§ **Complete the following**
1. Echo the laptop gaming discussion word for word between "Actually, we are" and "is pretty weak.", inclusive.
2. Translate this sentence from the laptop gaming discussion into Spanish: "The official minimum system requirements are a GeForce 9600 GT or a Radeon HD 2900 XT."

§ **Source passage**

---+---

Actually, we are indefinite years from laptops that can run games as well as desktops for the same price range. Also, NEVER buy a PC with integrated graphics for gaming, you might as well just break your own legs with a sledgehammer because that's what is going to happen once you find out the laptop can't play games for crap. Besides, running FF14 on low-medium settings at 1280-700 res is pretty weak.


I agree, but for light-moderate gaming on the go, I think it's pretty damn nice, especially for the cost.

http://www.youtube.com/watch?feature=player_embedded&v=mdPi4GPEI74

It's with a total system power draw of less than 50 W.

And FFXIV is a rather demanding game, too. The official minimum system requirements are a GeForce 9600 GT or a Radeon HD 2900 XT. The modern equivalents to those are perhaps a Radeon HD 5670 or GeForce GT 430, neither of which are exactly low end cards. Note that Intel's latest and greatest Sandy Bridge with Intel HD Graphics 3000 completely chokes on the same benchmark. So would the discrete cards that give that level of performance, such as a Radeon HD 5450 or 4350, or a GeForce G 210 or 9400 GT.

---+---

Extracted records

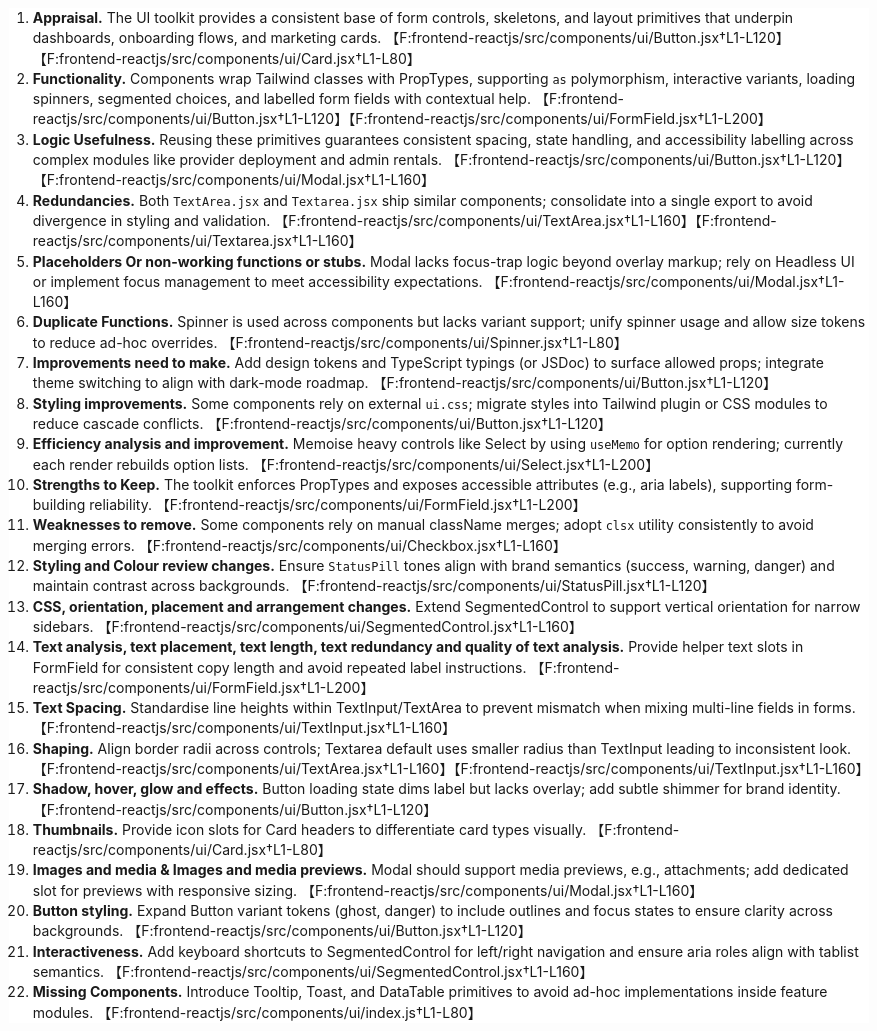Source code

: 1. **Appraisal.** The UI toolkit provides a consistent base of form controls, skeletons, and layout primitives that underpin dashboards, onboarding flows, and marketing cards. 【F:frontend-reactjs/src/components/ui/Button.jsx†L1-L120】【F:frontend-reactjs/src/components/ui/Card.jsx†L1-L80】
2. **Functionality.** Components wrap Tailwind classes with PropTypes, supporting `as` polymorphism, interactive variants, loading spinners, segmented choices, and labelled form fields with contextual help. 【F:frontend-reactjs/src/components/ui/Button.jsx†L1-L120】【F:frontend-reactjs/src/components/ui/FormField.jsx†L1-L200】
3. **Logic Usefulness.** Reusing these primitives guarantees consistent spacing, state handling, and accessibility labelling across complex modules like provider deployment and admin rentals. 【F:frontend-reactjs/src/components/ui/Button.jsx†L1-L120】【F:frontend-reactjs/src/components/ui/Modal.jsx†L1-L160】
4. **Redundancies.** Both `TextArea.jsx` and `Textarea.jsx` ship similar components; consolidate into a single export to avoid divergence in styling and validation. 【F:frontend-reactjs/src/components/ui/TextArea.jsx†L1-L160】【F:frontend-reactjs/src/components/ui/Textarea.jsx†L1-L160】
5. **Placeholders Or non-working functions or stubs.** Modal lacks focus-trap logic beyond overlay markup; rely on Headless UI or implement focus management to meet accessibility expectations. 【F:frontend-reactjs/src/components/ui/Modal.jsx†L1-L160】
6. **Duplicate Functions.** Spinner is used across components but lacks variant support; unify spinner usage and allow size tokens to reduce ad-hoc overrides. 【F:frontend-reactjs/src/components/ui/Spinner.jsx†L1-L80】
7. **Improvements need to make.** Add design tokens and TypeScript typings (or JSDoc) to surface allowed props; integrate theme switching to align with dark-mode roadmap. 【F:frontend-reactjs/src/components/ui/Button.jsx†L1-L120】
8. **Styling improvements.** Some components rely on external `ui.css`; migrate styles into Tailwind plugin or CSS modules to reduce cascade conflicts. 【F:frontend-reactjs/src/components/ui/Button.jsx†L1-L120】
9. **Efficiency analysis and improvement.** Memoise heavy controls like Select by using `useMemo` for option rendering; currently each render rebuilds option lists. 【F:frontend-reactjs/src/components/ui/Select.jsx†L1-L200】
10. **Strengths to Keep.** The toolkit enforces PropTypes and exposes accessible attributes (e.g., aria labels), supporting form-building reliability. 【F:frontend-reactjs/src/components/ui/FormField.jsx†L1-L200】
11. **Weaknesses to remove.** Some components rely on manual className merges; adopt `clsx` utility consistently to avoid merging errors. 【F:frontend-reactjs/src/components/ui/Checkbox.jsx†L1-L160】
12. **Styling and Colour review changes.** Ensure `StatusPill` tones align with brand semantics (success, warning, danger) and maintain contrast across backgrounds. 【F:frontend-reactjs/src/components/ui/StatusPill.jsx†L1-L120】
13. **CSS, orientation, placement and arrangement changes.** Extend SegmentedControl to support vertical orientation for narrow sidebars. 【F:frontend-reactjs/src/components/ui/SegmentedControl.jsx†L1-L160】
14. **Text analysis, text placement, text length, text redundancy and quality of text analysis.** Provide helper text slots in FormField for consistent copy length and avoid repeated label instructions. 【F:frontend-reactjs/src/components/ui/FormField.jsx†L1-L200】
15. **Text Spacing.** Standardise line heights within TextInput/TextArea to prevent mismatch when mixing multi-line fields in forms. 【F:frontend-reactjs/src/components/ui/TextInput.jsx†L1-L160】
16. **Shaping.** Align border radii across controls; Textarea default uses smaller radius than TextInput leading to inconsistent look. 【F:frontend-reactjs/src/components/ui/TextArea.jsx†L1-L160】【F:frontend-reactjs/src/components/ui/TextInput.jsx†L1-L160】
17. **Shadow, hover, glow and effects.** Button loading state dims label but lacks overlay; add subtle shimmer for brand identity. 【F:frontend-reactjs/src/components/ui/Button.jsx†L1-L120】
18. **Thumbnails.** Provide icon slots for Card headers to differentiate card types visually. 【F:frontend-reactjs/src/components/ui/Card.jsx†L1-L80】
19. **Images and media & Images and media previews.** Modal should support media previews, e.g., attachments; add dedicated slot for previews with responsive sizing. 【F:frontend-reactjs/src/components/ui/Modal.jsx†L1-L160】
20. **Button styling.** Expand Button variant tokens (ghost, danger) to include outlines and focus states to ensure clarity across backgrounds. 【F:frontend-reactjs/src/components/ui/Button.jsx†L1-L120】
21. **Interactiveness.** Add keyboard shortcuts to SegmentedControl for left/right navigation and ensure aria roles align with tablist semantics. 【F:frontend-reactjs/src/components/ui/SegmentedControl.jsx†L1-L160】
22. **Missing Components.** Introduce Tooltip, Toast, and DataTable primitives to avoid ad-hoc implementations inside feature modules. 【F:frontend-reactjs/src/components/ui/index.js†L1-L80】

---+---

§ **Answers to the problems**
1.
Actually, we are indefinite years from laptops that can run games as well as desktops for the same price range. Also, NEVER buy a PC with integrated graphics for gaming, you might as well just break your own legs with a sledgehammer because that's what is going to happen once you find out the laptop can't play games for crap. Besides, running FF14 on low-medium settings at 1280-700 res is pretty weak.

2. Los requisitos mínimos oficiales del sistema son una GeForce 9600 GT o una Radeon HD 2900 XT.